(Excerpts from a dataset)
=====

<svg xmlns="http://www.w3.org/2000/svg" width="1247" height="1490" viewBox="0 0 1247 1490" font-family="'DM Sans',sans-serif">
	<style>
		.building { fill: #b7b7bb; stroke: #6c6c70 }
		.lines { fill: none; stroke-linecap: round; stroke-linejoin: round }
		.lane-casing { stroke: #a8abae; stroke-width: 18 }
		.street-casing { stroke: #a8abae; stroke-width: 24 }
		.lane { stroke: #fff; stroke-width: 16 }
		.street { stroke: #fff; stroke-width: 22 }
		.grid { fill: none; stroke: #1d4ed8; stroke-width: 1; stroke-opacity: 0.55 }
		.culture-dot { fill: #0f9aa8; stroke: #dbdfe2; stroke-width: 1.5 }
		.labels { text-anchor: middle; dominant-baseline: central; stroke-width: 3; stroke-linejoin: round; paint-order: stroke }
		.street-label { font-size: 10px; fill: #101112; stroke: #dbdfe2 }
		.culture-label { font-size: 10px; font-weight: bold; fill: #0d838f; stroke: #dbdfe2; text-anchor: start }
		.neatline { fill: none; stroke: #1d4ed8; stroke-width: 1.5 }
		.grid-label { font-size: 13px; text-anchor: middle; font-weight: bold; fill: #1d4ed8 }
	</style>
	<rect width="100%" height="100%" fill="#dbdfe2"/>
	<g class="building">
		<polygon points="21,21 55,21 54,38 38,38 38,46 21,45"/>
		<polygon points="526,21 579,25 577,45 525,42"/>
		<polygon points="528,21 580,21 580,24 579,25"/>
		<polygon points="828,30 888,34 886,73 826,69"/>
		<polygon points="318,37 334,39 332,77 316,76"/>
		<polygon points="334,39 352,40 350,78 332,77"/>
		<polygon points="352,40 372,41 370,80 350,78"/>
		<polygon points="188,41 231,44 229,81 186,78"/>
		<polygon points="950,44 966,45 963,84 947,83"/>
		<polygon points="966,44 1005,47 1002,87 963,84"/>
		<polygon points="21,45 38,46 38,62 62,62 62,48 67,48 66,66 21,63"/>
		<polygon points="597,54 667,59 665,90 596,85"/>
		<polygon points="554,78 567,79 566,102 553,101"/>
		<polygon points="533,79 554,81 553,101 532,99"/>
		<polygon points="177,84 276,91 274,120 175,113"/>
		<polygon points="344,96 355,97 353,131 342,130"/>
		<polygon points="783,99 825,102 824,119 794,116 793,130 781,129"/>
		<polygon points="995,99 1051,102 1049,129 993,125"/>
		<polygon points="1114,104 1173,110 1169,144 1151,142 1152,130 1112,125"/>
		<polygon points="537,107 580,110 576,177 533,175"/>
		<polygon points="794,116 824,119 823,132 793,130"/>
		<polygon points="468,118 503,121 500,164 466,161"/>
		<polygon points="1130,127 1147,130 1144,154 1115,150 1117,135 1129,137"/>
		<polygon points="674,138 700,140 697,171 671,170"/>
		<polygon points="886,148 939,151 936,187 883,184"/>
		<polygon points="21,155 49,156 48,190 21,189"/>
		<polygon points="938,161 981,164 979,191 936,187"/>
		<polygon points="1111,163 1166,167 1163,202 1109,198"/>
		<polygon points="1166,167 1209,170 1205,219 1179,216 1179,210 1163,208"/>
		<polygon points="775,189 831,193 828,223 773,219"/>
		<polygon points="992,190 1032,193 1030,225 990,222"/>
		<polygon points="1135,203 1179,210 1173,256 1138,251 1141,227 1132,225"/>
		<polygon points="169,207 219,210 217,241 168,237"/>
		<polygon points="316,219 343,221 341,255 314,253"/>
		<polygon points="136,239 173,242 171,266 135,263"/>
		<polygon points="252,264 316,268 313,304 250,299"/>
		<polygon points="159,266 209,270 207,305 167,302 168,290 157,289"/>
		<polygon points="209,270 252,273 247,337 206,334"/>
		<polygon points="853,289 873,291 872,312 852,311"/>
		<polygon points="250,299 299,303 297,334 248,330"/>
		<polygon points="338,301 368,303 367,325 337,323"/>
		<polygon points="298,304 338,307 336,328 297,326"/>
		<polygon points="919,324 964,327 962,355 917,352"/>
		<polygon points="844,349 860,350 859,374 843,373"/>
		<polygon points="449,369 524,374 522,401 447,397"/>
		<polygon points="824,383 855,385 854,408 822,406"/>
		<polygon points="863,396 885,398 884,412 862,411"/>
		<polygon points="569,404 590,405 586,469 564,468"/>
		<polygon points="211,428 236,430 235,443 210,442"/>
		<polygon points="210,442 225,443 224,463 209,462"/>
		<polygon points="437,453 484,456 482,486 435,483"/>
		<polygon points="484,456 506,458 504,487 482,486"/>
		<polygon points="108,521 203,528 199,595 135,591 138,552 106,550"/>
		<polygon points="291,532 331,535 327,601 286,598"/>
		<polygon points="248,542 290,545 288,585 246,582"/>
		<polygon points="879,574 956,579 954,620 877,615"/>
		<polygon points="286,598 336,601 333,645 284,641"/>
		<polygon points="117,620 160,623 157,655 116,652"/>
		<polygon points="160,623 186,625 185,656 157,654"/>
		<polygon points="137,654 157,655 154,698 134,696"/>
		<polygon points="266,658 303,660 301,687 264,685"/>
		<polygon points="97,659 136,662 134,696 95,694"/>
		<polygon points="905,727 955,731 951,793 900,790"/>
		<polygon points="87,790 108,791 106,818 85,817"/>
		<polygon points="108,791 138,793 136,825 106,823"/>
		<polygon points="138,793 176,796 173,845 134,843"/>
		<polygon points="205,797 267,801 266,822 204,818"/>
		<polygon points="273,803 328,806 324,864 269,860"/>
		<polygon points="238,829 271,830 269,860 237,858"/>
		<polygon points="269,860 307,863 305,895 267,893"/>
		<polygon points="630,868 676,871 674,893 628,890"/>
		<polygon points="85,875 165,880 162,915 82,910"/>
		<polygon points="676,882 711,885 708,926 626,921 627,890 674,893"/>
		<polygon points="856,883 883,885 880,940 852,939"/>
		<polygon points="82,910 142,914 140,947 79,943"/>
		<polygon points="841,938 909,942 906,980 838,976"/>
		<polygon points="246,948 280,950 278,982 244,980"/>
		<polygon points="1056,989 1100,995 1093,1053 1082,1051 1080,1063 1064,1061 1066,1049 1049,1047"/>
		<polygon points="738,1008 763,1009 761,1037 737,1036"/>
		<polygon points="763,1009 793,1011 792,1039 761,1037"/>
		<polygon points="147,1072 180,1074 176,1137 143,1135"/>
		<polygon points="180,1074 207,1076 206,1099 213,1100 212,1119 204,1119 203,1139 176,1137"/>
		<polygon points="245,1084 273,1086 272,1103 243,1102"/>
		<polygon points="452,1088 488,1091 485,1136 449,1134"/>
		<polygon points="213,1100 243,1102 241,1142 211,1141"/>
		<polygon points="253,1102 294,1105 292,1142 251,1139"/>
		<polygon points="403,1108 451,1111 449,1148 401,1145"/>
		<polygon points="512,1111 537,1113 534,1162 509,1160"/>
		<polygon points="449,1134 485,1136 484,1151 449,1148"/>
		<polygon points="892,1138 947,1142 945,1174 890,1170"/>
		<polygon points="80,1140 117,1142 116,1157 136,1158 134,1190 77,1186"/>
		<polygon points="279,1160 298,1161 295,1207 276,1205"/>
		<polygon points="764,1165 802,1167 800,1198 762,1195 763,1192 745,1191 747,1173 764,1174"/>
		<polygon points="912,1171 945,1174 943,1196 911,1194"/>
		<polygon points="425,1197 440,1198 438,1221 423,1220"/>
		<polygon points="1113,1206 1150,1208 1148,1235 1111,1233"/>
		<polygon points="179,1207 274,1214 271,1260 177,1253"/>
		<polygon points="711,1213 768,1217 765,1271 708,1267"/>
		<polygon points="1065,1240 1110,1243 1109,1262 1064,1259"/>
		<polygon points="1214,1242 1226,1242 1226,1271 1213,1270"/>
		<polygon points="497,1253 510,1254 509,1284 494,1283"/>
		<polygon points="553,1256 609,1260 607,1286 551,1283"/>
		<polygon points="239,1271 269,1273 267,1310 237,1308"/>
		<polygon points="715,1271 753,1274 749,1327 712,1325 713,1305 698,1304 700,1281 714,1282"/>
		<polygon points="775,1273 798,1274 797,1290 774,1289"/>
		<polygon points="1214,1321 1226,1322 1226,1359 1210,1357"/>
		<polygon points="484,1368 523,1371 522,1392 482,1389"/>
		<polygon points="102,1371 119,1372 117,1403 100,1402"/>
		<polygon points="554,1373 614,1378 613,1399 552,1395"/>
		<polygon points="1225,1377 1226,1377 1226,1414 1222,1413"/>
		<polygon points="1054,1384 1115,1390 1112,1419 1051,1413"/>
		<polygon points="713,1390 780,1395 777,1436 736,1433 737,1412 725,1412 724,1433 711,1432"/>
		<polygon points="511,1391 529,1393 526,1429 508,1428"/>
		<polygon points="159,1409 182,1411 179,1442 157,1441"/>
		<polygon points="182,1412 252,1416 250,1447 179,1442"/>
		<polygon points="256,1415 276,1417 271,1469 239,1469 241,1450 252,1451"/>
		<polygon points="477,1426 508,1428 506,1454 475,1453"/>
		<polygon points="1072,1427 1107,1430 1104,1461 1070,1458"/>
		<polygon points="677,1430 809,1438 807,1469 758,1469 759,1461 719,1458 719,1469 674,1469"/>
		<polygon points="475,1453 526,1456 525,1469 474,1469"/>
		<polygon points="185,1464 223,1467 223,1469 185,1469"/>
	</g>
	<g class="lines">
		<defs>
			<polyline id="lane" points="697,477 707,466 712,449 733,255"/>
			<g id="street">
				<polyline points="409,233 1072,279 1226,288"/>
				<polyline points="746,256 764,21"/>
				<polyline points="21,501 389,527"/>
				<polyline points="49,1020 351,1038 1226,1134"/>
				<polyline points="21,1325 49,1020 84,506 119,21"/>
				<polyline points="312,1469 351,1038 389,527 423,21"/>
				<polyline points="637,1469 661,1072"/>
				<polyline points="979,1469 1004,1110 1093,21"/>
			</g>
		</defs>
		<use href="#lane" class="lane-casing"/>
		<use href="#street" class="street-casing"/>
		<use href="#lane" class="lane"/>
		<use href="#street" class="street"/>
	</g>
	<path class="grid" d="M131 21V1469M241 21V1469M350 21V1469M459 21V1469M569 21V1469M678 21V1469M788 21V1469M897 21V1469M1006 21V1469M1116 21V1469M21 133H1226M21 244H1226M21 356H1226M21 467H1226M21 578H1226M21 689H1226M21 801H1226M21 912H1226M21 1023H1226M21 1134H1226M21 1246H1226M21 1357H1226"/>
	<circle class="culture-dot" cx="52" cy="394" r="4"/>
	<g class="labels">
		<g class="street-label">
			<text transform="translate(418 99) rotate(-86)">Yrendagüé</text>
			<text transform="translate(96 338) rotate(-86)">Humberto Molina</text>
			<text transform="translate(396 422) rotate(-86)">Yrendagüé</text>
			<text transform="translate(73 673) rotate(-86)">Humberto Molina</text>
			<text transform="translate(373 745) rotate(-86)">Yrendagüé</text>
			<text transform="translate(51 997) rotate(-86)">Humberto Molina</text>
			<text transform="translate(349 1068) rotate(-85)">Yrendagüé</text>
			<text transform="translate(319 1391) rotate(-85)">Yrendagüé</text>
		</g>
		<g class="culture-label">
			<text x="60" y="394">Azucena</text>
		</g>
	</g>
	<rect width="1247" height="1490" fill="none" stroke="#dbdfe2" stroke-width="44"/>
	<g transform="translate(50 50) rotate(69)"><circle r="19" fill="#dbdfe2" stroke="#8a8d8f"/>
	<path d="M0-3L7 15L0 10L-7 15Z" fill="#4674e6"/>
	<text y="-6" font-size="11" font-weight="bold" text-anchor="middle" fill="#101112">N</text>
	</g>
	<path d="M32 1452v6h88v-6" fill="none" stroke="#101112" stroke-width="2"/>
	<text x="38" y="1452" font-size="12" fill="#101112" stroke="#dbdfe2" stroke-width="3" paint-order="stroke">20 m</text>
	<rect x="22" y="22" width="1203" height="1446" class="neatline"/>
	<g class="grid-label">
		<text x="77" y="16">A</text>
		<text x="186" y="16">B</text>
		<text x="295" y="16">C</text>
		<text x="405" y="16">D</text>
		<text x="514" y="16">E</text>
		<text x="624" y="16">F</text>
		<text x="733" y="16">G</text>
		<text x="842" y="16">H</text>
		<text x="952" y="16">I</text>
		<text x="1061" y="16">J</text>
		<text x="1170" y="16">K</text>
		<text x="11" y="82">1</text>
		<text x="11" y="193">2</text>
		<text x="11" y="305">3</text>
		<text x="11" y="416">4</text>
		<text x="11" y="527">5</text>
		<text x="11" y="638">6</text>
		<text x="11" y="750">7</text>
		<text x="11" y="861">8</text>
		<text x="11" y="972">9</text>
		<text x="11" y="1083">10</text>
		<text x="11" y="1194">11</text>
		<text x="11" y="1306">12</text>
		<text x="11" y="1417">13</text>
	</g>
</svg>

=====

Every line in the data above that contains "lines" needs to be copied.

		.lines { fill: none; stroke-linecap: round; stroke-linejoin: round }
	<g class="lines">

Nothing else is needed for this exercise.